▶ _Testo di riferimento_:
···
PMI: accordo ABI-Ministero sui crediti con la Pubblica Amministrazione

Studio Baldassi
0
0

Uno dei provvedimenti più attesi dalle Piccole Medie Imprese riguarda le novità sullo sconto dei crediti verso la Pubblica Amministrazione. Dopo le decisioni del governo relative alla riduzione dei tempi e alla certificazione bancaria, sono allo studio le modalità operative per l’attuazione del disegno di legge correttivo presentato nelle scorse settimane dal governo.

Nella giornata di ieri l’ABI ed il Ministero del Tesoro hanno stipulato l’accordo per permettere alle banche e agli intermediari finanziari di accedere alla piattaforma elettronica con l’obiettivo di verificare in tempo reale lo stato del credito e allo stesso modo semplificare le procedure di anticipazione o sconto a favore delle imprese che vantano dei crediti dalla Pubblica Amministrazione.
···
▶ _Dati forniti_:
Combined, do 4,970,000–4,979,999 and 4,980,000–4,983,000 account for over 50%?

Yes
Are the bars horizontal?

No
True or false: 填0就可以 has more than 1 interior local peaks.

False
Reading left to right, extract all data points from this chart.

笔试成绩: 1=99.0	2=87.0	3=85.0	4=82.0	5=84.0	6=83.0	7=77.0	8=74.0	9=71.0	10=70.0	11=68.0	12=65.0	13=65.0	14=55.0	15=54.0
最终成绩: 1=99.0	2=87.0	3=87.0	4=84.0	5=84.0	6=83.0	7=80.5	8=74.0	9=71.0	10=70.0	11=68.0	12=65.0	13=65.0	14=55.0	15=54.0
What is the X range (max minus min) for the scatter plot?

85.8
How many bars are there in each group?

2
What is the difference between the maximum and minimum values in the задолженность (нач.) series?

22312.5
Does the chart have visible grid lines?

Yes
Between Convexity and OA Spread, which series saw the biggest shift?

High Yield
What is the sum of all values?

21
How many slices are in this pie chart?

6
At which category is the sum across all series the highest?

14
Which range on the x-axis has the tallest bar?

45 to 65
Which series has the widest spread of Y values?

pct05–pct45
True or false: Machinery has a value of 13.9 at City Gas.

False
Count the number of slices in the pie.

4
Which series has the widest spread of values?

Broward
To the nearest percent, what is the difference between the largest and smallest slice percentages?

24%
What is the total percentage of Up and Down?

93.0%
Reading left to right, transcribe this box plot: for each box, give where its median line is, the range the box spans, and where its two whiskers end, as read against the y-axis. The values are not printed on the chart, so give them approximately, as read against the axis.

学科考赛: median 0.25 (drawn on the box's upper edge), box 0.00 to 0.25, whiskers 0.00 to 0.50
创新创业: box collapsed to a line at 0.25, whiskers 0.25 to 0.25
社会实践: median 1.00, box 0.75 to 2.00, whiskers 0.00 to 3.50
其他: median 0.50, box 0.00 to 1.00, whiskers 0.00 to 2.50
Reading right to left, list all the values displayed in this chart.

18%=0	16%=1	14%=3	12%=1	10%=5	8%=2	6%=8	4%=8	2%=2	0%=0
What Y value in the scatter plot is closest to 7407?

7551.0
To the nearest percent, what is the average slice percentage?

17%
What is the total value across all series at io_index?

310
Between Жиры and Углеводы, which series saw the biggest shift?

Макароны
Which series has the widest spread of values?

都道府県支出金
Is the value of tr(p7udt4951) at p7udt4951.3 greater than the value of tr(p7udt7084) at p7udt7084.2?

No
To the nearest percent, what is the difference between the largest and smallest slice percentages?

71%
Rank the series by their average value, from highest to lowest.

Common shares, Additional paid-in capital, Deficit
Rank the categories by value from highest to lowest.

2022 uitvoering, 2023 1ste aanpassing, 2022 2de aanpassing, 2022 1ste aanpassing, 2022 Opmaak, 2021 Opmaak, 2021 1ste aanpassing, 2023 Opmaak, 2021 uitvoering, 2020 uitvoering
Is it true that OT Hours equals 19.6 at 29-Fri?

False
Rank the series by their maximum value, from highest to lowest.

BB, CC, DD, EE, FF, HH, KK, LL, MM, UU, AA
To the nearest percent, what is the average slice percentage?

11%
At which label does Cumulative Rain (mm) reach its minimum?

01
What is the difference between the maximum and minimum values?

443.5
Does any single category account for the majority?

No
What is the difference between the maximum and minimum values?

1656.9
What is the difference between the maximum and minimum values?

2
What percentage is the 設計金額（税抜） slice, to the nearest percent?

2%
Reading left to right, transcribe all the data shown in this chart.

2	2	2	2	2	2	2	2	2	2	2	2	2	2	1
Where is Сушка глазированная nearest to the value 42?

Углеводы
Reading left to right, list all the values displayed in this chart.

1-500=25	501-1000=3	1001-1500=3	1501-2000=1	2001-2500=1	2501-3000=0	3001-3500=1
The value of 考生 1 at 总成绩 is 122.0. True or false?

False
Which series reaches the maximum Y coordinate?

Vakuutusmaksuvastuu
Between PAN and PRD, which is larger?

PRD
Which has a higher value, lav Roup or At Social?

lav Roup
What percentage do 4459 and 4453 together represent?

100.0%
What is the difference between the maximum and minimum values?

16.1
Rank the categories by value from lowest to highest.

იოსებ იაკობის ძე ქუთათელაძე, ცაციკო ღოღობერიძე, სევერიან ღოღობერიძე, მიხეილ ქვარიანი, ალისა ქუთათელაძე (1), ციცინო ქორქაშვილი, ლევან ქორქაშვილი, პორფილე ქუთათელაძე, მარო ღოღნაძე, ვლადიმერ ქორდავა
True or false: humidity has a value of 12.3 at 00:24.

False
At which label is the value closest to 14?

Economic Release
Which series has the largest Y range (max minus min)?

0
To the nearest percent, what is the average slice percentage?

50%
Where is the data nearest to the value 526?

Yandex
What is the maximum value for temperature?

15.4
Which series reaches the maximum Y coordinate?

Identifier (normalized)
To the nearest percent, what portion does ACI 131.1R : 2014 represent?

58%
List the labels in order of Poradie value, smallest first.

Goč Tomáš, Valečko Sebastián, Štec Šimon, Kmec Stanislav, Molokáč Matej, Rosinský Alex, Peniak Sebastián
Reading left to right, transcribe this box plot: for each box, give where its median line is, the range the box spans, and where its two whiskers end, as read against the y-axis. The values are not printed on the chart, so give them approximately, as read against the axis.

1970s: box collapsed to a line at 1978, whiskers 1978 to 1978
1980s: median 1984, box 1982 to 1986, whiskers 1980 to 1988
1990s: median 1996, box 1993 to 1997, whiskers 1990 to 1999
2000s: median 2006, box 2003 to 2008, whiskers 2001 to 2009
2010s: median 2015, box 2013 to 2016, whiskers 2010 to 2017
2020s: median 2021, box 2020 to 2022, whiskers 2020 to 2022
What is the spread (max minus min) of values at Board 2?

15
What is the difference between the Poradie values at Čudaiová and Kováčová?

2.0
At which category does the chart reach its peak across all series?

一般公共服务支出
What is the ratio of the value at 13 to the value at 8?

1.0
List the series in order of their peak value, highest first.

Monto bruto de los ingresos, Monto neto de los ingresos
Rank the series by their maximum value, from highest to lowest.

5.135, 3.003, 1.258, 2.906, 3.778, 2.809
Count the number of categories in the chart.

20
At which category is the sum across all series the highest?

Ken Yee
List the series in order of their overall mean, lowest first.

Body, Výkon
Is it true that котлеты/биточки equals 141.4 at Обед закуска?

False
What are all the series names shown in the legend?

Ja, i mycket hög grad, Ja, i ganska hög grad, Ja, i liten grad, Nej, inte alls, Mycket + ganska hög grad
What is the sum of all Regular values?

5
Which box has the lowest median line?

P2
···
▶ _Compiti da svolgere_:
**a.** Riscrivi il tratto dell'articolo sui crediti delle PMI che va da "Studio Baldassi" fino a "settimane dal governo.", sostituendo "governo" con "esecutivo".
**b.** Le affermazioni seguenti concordano con l'articolo sui crediti delle PMI? Rispondi sì o no a ciascuna, citando le parole dell'articolo che lo stabiliscono.
(i) L'accordo è stato stipulato tra l'ABI e il Ministero del Tesoro.
(ii) Il disegno di legge correttivo è stato presentato dalle banche.
(iii) La piattaforma elettronica serve a verificare in tempo reale lo stato del credito.
**c.** Prosegui l'articolo sui crediti delle PMI a partire dalla sua ultima frase.

▶ _Soluzioni_:
**a.**
Studio Baldassi
0
0

Uno dei provvedimenti più attesi dalle Piccole Medie Imprese riguarda le novità sullo sconto dei crediti verso la Pubblica Amministrazione. Dopo le decisioni del esecutivo relative alla riduzione dei tempi e alla certificazione bancaria, sono allo studio le modalità operative per l’attuazione del disegno di legge correttivo presentato nelle scorse settimane dal esecutivo.

**b.**
(i) Sì: "l’ABI ed il Ministero del Tesoro hanno stipulato l’accordo".
(ii) No: "presentato nelle scorse settimane dal governo".
(iii) Sì: "con l’obiettivo di verificare in tempo reale lo stato del credito".

**c.**
Oltre allo snellimento dei processi, sono state poste in essere le prime iniziative per favorire lo smobilizzo dei crediti delle PMI e per incentivare i progetti di investimento nel territorio italiano. Gli accordi, sottoscritti da un ampio numero di Istituti di Credito, ha posto le basi per rispettare il protocollo d’intesa firmato il 22 maggio scorso che prevede:

  • un plafond di 10 miliardi di euro per il sostegno alle PMI nello smobilizzo di crediti verso la PA certificati come certi, liquidi ed esigibili;
  • l’anticipazione dei crediti per un valore non inferiore al 70% del totale vantato;
  • al momento della richiesta, i crediti non devono essere considerati come sofferenze, incagli o sconfinamenti da oltre 90 giorni.

Oltre a tale fondo, altri 10 miliardi di euro per le aziende provengono dalla convenzione tra l’ABI e la Cassa Depositi e Prestiti, stessa cifra messa a disposizione dalla banca Centrale Europea per lo sviluppo di progetti di investimento delle PMI.